The pain of Frank’s personal losses runs deep. He continues to wear his wedding ring years after his wife’s death. Unable to move on from the love of his life, Frank spends little time throughout the series flirting with a few possible companions, never taking a leap into a serious relationship.
Rather, he puts his immediate family and his job first. Over 14 seasons, Frank has often found himself at the intersection of the law and human frailty, and he has done his best to accommodate both. In Season 2’s “Thanksgiving,” Frank helped Jamie’s partner (who trained him), Sgt. Anthony Renzulli (Nicholas Turturro), pay off his $3,000 in gambling debts. And in Season 9’s “Blues,” he forgave an otherwise exemplary officer who, as a troubled youth, attempted an armed robbery of a liquor store.

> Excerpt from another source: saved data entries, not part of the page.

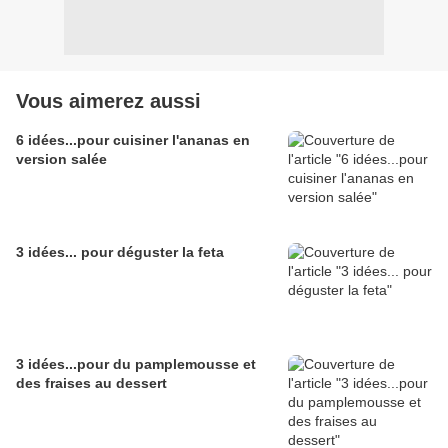
Vous aimerez aussi
6 idées...pour cuisiner l'ananas en
version salée
3 idées... pour déguster la feta
3 idées...pour du pamplemousse et
des fraises au dessert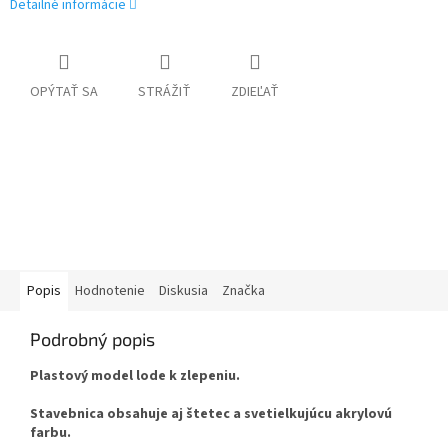
Detailné informácie
OPÝTAŤ SA
STRÁŽIŤ
ZDIEĽAŤ
Popis
Hodnotenie
Diskusia
Značka
Podrobný popis
Plastový model lode k zlepeniu.
Stavebnica obsahuje aj
štetec a
svetielkujúcu akrylovú
farbu.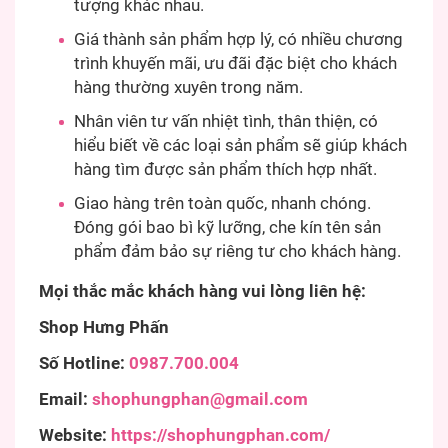
tượng khác nhau.
Giá thành sản phẩm hợp lý, có nhiều chương
trình khuyến mãi, ưu đãi đặc biệt cho khách
hàng thường xuyên trong năm.
Nhân viên tư vấn nhiệt tình, thân thiện, có
hiểu biết về các loại sản phẩm sẽ giúp khách
hàng tìm được sản phẩm thích hợp nhất.
Giao hàng trên toàn quốc, nhanh chóng.
Đóng gói bao bì kỹ lưỡng, che kín tên sản
phẩm đảm bảo sự riêng tư cho khách hàng.
Mọi thắc mắc khách hàng vui lòng liên hệ:
Shop Hưng Phấn
Số Hotline:
0987.700.004
Email:
shophungphan@gmail.com
Website:
https://shophungphan.com/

It’s decisions like those that help Frank remain a positive leader—which is quite a test, considering the many problems he faces each week, from potential PR scandals to terrorist threats. “The challenge of playing Frank is to somehow communicate to the audience he’s got the weight of the world on his shoulders but can’t show it to anybody,” Selleck notes.

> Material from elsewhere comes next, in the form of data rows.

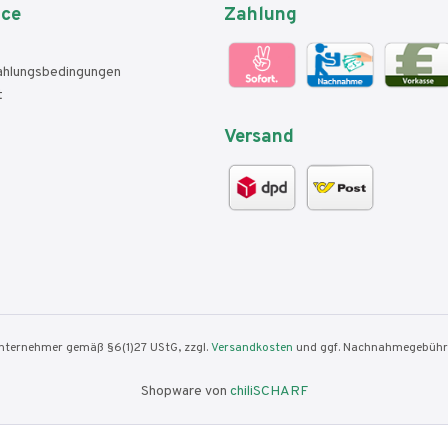
ice
Zahlung
ahlungsbedingungen
t
Versand
nunternehmer gemäß §6(1)27 UStG, zzgl.
Versandkosten
und ggf. Nachnahmegebühre
Shopware von
chiliSCHARF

His inner circle, a trio of top officers who are among the PC’s closest advisers — Chief of Department Sid Gormley (Robert Clohessy), Deputy Commissioner of Public Information Garrett Moore (Gregory Jbara) and primary aide Det. Abigail Baker (Abigail Hawk) — not only help Frank with any problems that arise, but also clearly love and admire their friend.

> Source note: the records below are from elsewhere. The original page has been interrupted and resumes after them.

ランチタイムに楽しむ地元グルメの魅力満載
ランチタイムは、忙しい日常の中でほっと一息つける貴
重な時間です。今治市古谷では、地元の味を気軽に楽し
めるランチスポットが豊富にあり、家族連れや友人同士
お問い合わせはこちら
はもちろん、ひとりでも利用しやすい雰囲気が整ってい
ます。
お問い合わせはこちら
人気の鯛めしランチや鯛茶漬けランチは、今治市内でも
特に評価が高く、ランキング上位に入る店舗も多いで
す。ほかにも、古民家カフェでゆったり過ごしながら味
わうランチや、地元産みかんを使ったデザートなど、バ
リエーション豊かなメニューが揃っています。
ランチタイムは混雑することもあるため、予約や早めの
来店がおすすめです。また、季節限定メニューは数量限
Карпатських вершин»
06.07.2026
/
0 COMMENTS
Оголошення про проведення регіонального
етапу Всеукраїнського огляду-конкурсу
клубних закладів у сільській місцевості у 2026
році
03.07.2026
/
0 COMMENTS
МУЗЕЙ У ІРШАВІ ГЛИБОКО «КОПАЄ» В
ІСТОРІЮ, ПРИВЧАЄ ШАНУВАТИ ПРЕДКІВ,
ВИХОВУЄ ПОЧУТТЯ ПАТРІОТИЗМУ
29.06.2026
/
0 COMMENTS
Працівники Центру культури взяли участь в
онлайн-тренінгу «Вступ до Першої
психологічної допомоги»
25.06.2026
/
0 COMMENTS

Nevertheless, it’s a tricky beat Frank walks, balancing duty with his hopes for his family, especially in Season 7, when he worried about recommending Jamie for promotion to detective. (Fair is fair: Jamie eventually got the promotion because he earned it.) Frank strives to not be partisan toward his family, who are never protected from dangerous assignments. Naming loved ones to such cases is a difficult part of the commissioner’s job, as Frank knows well: His eldest son, Joe, a police detective, was killed in the line of duty before the series began.
At times, Frank has contemplated walking away from his commissioner post. And we frequently see him deep in thought during difficult moments on the job, searching for the emotional truth. “Everything worthwhile has a personal cost,” he’s said.
Even so, that doesn’t mean Frank never cracks a joke. He often wields his bright humor to diffuse rising dinner table tensions at home on Sunday nights.
And whatever the challenges of the job, most of Frank’s worries fade away when he’s surrounded by his family. With his full life of professional accolades and personal hardships, Selleck’s heroic PC is a wise, caring father figure who has earned his spot at the head of the table—and in our hearts. —Connie Passalacqua Hayman, with reporting by Ileane Rudolph
Selleck’s favorite episode In Season 2’s “The Job,” Frank visits NYC’s 9/11 Memorial (Blue Bloods was the first scripted show to film there). “We shot it at night, and it was really beautiful,” Selleck says. “The place was so overpowering,” he adds, admitting it was hard for him to act because, “it wasn’t appropriate for Frank to blubber all over the place.”